Gateway to the beautiful Izu Peninsula, Atami is the one of the premier hot springs areas in Shizuoka. The city is only two hours away from Tokyo by train, and is a popular wellness destination for neighboring prefectures because of its easy access. Atami is also rich in history, and the Kiunkaku Former Ryokan museum reaffirms its popularity as a spa getaway for centuries. Visitors can enjoy every type of hot springs experience available just steps from Atami Station, from public foot baths to luxurious ryokan (Japanese inn) with inviting natural stone baths.
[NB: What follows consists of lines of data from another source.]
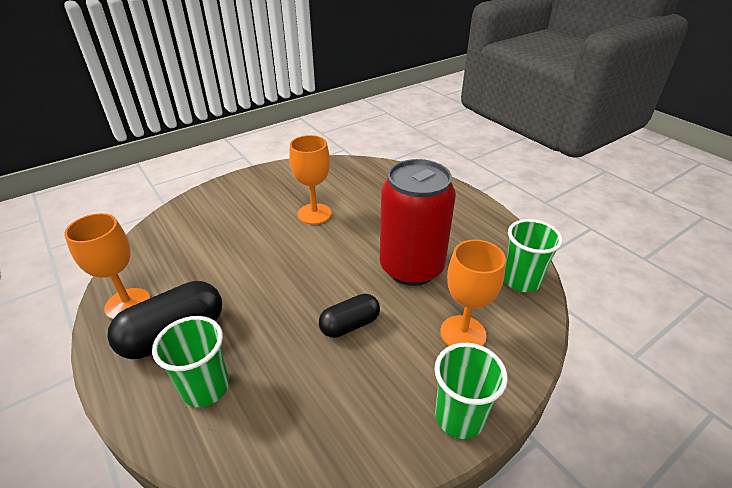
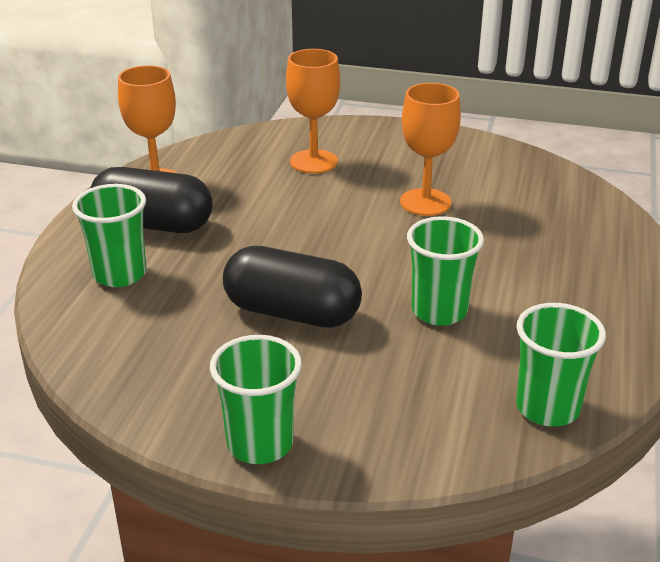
camera: 50 degrees right, 5 degrees down
black capsule [319,294,380,338] -> black capsule [223,246,362,328], size x1.62
red can [380,159,456,286] -> green cup [407,216,484,326]
orange goblet [440,240,506,346] -> orange goblet moved to [286,49,340,174]

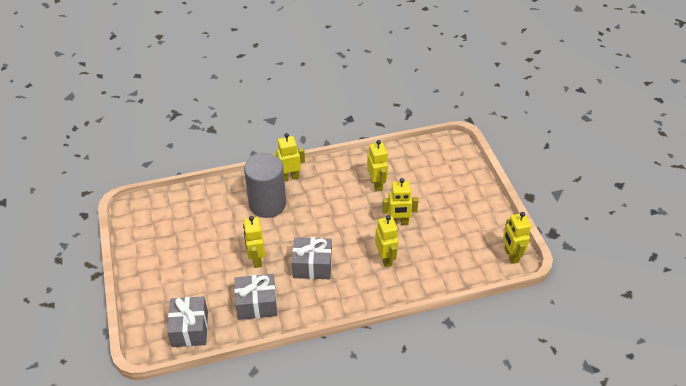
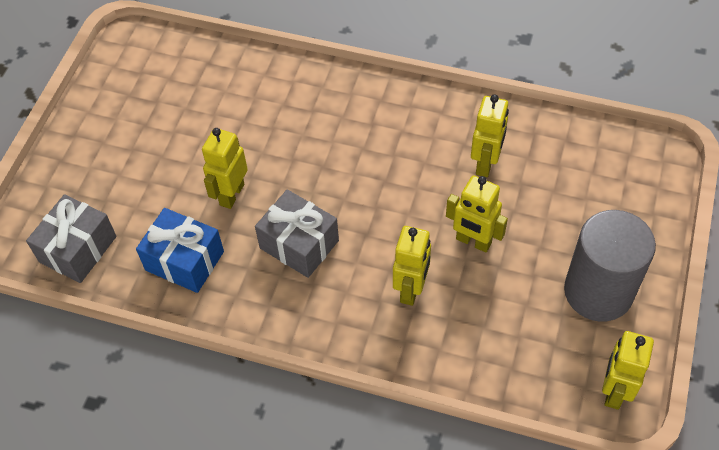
camera: 35 degrees right, 10 degrees up
grey gift [234,274,277,320] -> blue gift [136,208,224,293]
grey cylinder [244,153,286,218] -> grey cylinder moved to [564,210,656,322]
yellow robot [273,133,305,181] -> none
A true resort town, Atami is also known for its beaches and waterfront promenades.


Photo by nobutti/Pixta

Hamamatsu is an up-and-coming city attracting the interest of artisans, craftsmen and entrepreneurs from around the country. There are enough craft brewpubs here to rival Tokyo, and some, like Octagon Brewing, are born and raised in the city. Just two hours from Tokyo, Hamamatsu has always attracted visitors for its spectacular natural scenery. To the south, the Nakatajima Sand Dunes rise up over the Pacific Ocean; in the west, Lake Hamana is a brackish lagoon where boating and fishing are popular, while the wide Tenryu River borders the city to the east. Closer to the mountains up in the north, the mysterious Ryotanji temple and the Ryugashido Cavern are more than worth the effort.
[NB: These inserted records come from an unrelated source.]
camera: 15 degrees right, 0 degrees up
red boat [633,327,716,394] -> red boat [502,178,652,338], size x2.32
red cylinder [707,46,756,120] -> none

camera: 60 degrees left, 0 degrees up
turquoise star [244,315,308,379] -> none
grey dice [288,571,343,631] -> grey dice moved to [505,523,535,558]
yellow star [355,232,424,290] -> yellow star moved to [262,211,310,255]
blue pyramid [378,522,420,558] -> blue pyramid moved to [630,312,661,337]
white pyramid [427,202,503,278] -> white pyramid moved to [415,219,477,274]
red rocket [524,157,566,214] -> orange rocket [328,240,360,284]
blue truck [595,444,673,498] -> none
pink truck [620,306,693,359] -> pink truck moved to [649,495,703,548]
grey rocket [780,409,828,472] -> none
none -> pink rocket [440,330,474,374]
Photo by kazukiatuko/Pixta

Shizuoka is the largest producer of green tea in Japan, and Kakegawa is the crown jewel. Known for its fine quality matcha and tea culture, Kakegawa is also the perfect place to experience the traditional Japanese tea ceremony. The city's downtown core is located just north of Kakegawa Station, and is home to a historic castle with a spacious teahouse offering Japanese matcha and sweets. Neighboring city Makinohara is filled with acres of tea plantations, which are best explored via bicycle. South of Kakegawa Station is Kakegawa Kacheon, a zoo filled with exotic birds. In the nearby mountains, the secluded Hattasan Son-ei-ji temple complex is a collection of historic Shinto shrines and Buddhist temples surrounded by thick natural forest.


Photo by すり~る/Pixta

During the Edo Period, Mishima was an important stop along the Tokaido Road for traveling between Kyoto and Tokyo. The city is located close to Mount Fuji along the border of Fuji-Izu-Hakone National Park and Lake Ashi, home of the iconic Hakone Shrine. The Mishima Sky Walk is a 400-meter pedestrian suspension bridge which offers sweeping views of the landscape and Mount Fuji in the distance. Mishima is the ideal place to set up base while exploring the region, with Gotemba and Mount Fuji to the north, award-winning hot springs in Shuzenji to the south, and dozens of golf, cycling and hiking courses in the nearby hills.


Photo by chariari/Pixta

As the name suggests, Fuji City is located a mere fifty kilometers from Mount Fuji, and many people come here to take in the view points at the Iwamoto Mountain Park and Obuchi Sasaba, the latter of which is offers unobstructed views of the majestic mountain over acres of tea plantations. From nearby Fujinomiya, a small town situated in the foothills of Mount Fuji, hopeful climbers can make their way to one of the trails leading to the summit. The iconic Shiraito Falls, a scenic mountain waterfall within the boundary of Fuji-Izu-Hakone Park, is a twenty-minute drive from Fujinomiya, but is also accessible via sightseeing bus.

In Conclusion

From vast, green plantations and the ancient art of the tea ceremony to feudal castles, soaring mountains and pristine seas, Shizuoka is sure to inspire and delight the weary traveler as it has for centuries. Whether it's a walk through historic landmarks and cultural gems or the excitement of exploring the great outdoors, there's something for everyone to enjoy in Shizuoka.